The fate and whereabouts of 13 political activists who disappeared in 1997-1998 during the last months of President Suharto's rule remain unknown. Five were subject to enforced disappearance in 1997 and eight disappeared during the political crisis in early 1998. Nine others who were arrested and tortured by the military while being held incommunicado in a military facility in Jakarta in 1998, and who were subsequently released, have confirmed that at least six of the missing activists were held in the same facility.
A military inquiry set up in August 1998 admitted that the nine released men had been abducted by the military, but found no evidence of any military role in the enforced disappearance of the other 13. None of the documents from the inquiry have been made public. The 13 victims' case is emblematic of a wider history of enforced disappearance in Indonesia and during the 1975-1999 occupation of Timor-Leste. Thousands of cases of enforced disappearance have been documented by human rights organizations, and many more are believed to have taken place, however in the vast majority of cases the perpetrators have yet to be held to account.
In 2007, a Special Committee (Pansus) was set up by the Indonesian Parliament in response to a 2006 report by the Indonesian Human Rights Commission (Komnas HAM), as well ongoing pressure from human rights organizations and the families of the disappeared. On 30 September 2009, the Indonesian Parliament recommended that the Indonesian President create an ad hoc human rights court to try those responsible for enforced disappearances in 1997-1998. Other recommendations included an immediate search for the 13 disappeared activists by the Indonesian authorities; the provision of "rehabilitation and compensation" to the victims' families; and the ratification of the International Convention for the Protection of All Persons from Enforced Disappearance.
Two years later these recommendations have yet to be properly implemented. While the Indonesian government has expressed its intention to ratify the International Convention for the Protection of All Persons from Enforced Disappearance, and signed the treaty in September 2010, none of the other recommendations have been acted on. Those responsible have not been brought to justice and the victims' families continue to be denied the opportunity to establish the truth.

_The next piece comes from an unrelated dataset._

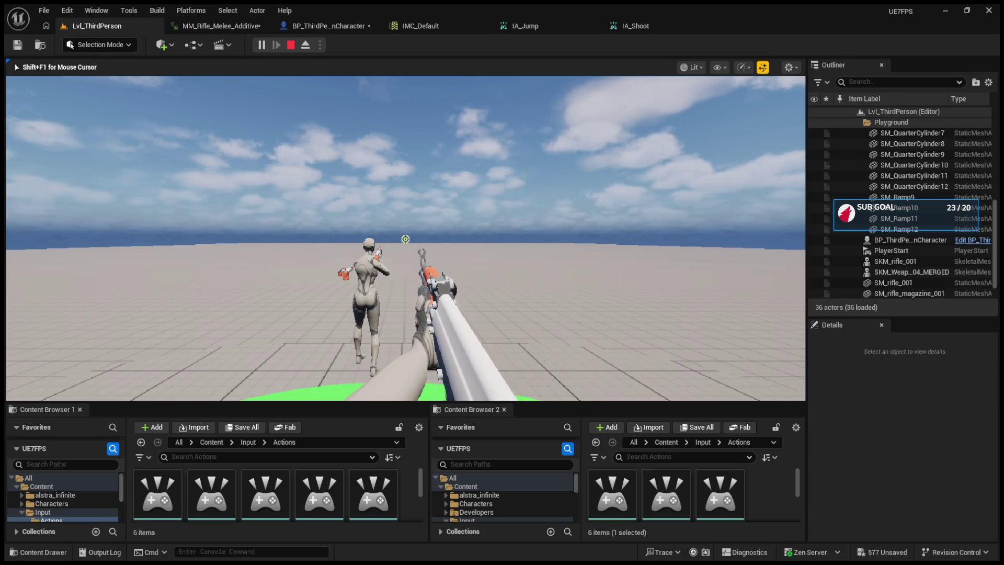
key("Escape")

Amnesty International urges the Indonesian authorities to initiate promptly an independent, impartial and effective investigation into the fate and whereabouts of the 13 disappeared political activists, within the framework of a wider investigation into enforced disappearances in Indonesia. The organization also calls on the Indonesian President to ensure that perpetrators are brought to justice in independent courts and in proceedings which meet international standards of fairness. We also call upon the President to ensure reparations to all victims of enforced disappearance and/or their families.

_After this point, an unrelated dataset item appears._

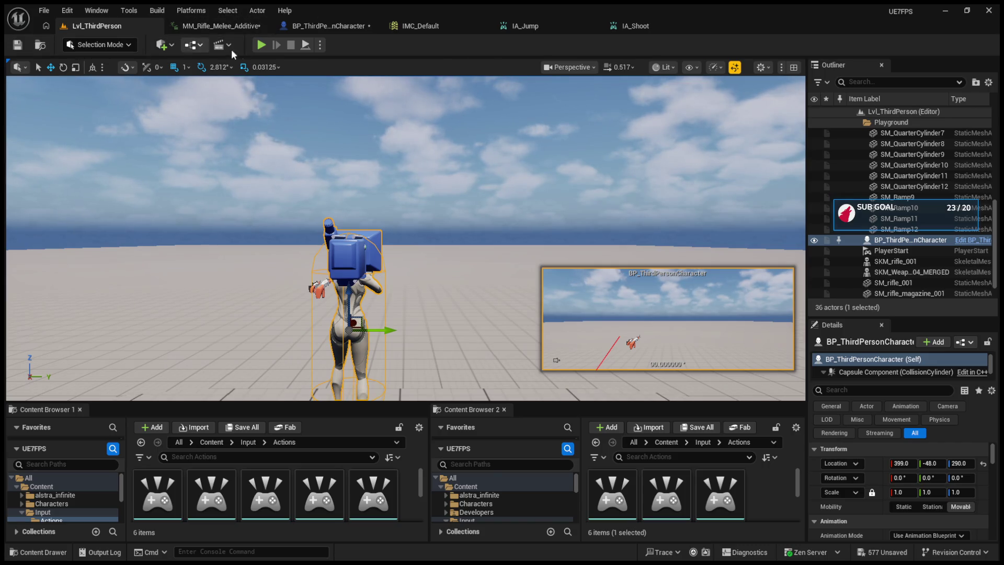
left_click(262, 46)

Enforced disappearance is a serious and cruel human rights violation; a violation of the rights of both the persons who were disappeared and of those who love them. As long as the fate and whereabouts of the disappeared are not known to the family, enforced disappearance is a continuing violation which persists often for many years after the initial abduction. Beyond being a human rights violation on its own, acts of enforced disappearance violate a range of other human rights, including freedom from arbitrary detention; the right to recognition as a person before the law; the right not to be subjected to torture and other cruel, inhuman or degrading treatment or punishment; and often the right to life.
Amnesty International calls on the Indonesian government to ratify the International Convention for the Protection of All Persons from Enforced Disappearance at the earliest opportunity, incorporate its provisions into domestic law and implement it in policy and practice. It also calls on the government to facilitate a visit of the UN Working Group on Enforced or Involuntary Disappearances (WGEID) to Indonesia. In 2006 the WGEID requested a visit to Indonesia, however to date has yet to receive a positive response from the government.